[Data listing]
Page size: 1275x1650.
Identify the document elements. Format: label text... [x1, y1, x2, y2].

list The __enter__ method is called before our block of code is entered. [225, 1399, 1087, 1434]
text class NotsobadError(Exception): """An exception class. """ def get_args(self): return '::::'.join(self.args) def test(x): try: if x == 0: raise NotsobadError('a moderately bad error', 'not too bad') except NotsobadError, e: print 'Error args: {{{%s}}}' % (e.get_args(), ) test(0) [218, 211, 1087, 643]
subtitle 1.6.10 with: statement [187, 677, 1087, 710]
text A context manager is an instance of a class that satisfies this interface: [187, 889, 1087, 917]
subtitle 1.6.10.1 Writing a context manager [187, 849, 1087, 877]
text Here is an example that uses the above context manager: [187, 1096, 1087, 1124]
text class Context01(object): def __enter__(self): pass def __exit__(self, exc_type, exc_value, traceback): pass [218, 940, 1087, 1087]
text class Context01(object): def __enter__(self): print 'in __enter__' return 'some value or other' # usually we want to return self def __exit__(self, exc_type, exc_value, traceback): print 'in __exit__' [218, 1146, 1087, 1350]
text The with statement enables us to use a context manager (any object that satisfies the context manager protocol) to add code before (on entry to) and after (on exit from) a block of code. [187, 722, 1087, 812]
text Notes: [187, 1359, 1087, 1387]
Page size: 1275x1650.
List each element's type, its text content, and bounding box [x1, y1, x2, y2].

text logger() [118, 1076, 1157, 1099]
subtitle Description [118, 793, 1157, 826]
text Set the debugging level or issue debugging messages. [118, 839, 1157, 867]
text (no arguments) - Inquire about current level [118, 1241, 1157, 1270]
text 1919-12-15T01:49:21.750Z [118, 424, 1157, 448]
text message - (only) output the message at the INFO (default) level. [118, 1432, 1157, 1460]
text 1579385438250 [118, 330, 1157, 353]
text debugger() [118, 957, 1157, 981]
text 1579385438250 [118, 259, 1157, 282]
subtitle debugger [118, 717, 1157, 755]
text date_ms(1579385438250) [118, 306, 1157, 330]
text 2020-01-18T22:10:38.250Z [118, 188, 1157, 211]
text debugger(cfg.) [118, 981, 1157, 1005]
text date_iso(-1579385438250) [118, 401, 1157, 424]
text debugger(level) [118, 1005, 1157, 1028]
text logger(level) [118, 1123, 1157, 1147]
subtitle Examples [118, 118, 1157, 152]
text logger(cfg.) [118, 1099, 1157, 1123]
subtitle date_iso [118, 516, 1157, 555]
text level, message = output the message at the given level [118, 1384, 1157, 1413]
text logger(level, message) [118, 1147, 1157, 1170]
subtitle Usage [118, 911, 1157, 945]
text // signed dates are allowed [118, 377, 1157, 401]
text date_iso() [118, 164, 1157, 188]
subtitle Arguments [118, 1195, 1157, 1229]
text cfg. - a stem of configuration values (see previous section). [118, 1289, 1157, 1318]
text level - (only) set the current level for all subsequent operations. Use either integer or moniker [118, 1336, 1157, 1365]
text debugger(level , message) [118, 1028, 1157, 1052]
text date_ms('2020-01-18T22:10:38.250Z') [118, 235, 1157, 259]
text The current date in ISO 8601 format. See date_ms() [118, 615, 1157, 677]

__Given exercise__: Print the lines of the listing from the line with "list The __enter__" to the line with "List each element's", including both of those lines.

__The response__:
list The __enter__ method is called before our block of code is entered. [225, 1399, 1087, 1434]
text class NotsobadError(Exception): """An exception class. """ def get_args(self): return '::::'.join(self.args) def test(x): try: if x == 0: raise NotsobadError('a moderately bad error', 'not too bad') except NotsobadError, e: print 'Error args: {{{%s}}}' % (e.get_args(), ) test(0) [218, 211, 1087, 643]
subtitle 1.6.10 with: statement [187, 677, 1087, 710]
text A context manager is an instance of a class that satisfies this interface: [187, 889, 1087, 917]
subtitle 1.6.10.1 Writing a context manager [187, 849, 1087, 877]
text Here is an example that uses the above context manager: [187, 1096, 1087, 1124]
text class Context01(object): def __enter__(self): pass def __exit__(self, exc_type, exc_value, traceback): pass [218, 940, 1087, 1087]
text class Context01(object): def __enter__(self): print 'in __enter__' return 'some value or other' # usually we want to return self def __exit__(self, exc_type, exc_value, traceback): print 'in __exit__' [218, 1146, 1087, 1350]
text The with statement enables us to use a context manager (any object that satisfies the context manager protocol) to add code before (on entry to) and after (on exit from) a block of code. [187, 722, 1087, 812]
text Notes: [187, 1359, 1087, 1387]
Page size: 1275x1650.
List each element's type, its text content, and bounding box [x1, y1, x2, y2].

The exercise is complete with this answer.